Please reproduce the records exactly, leaving out any pictures.

------ STUDY MATERIAL

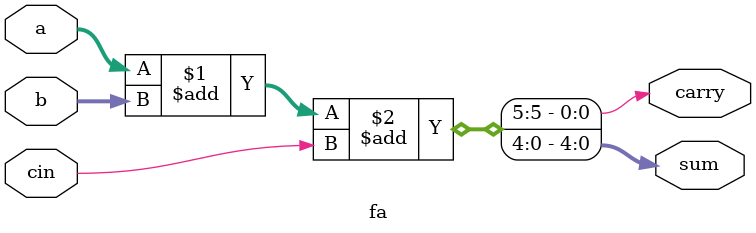
<source format=v>
module fa(a,b,cin,sum,carry);
parameter N=5;
input [N-1:0]a,b;
input cin;
output [N-1:0]sum;
output carry;
assign {carry,sum}=a+b+cin;
endmodule

</source>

------------

OUTPUT OF THE TASK
<source format=v>
module fa(a,b,cin,sum,carry);
parameter N=5;
input [N-1:0]a,b;
input cin;
output [N-1:0]sum;
output carry;
assign {carry,sum}=a+b+cin;
endmodule

</source>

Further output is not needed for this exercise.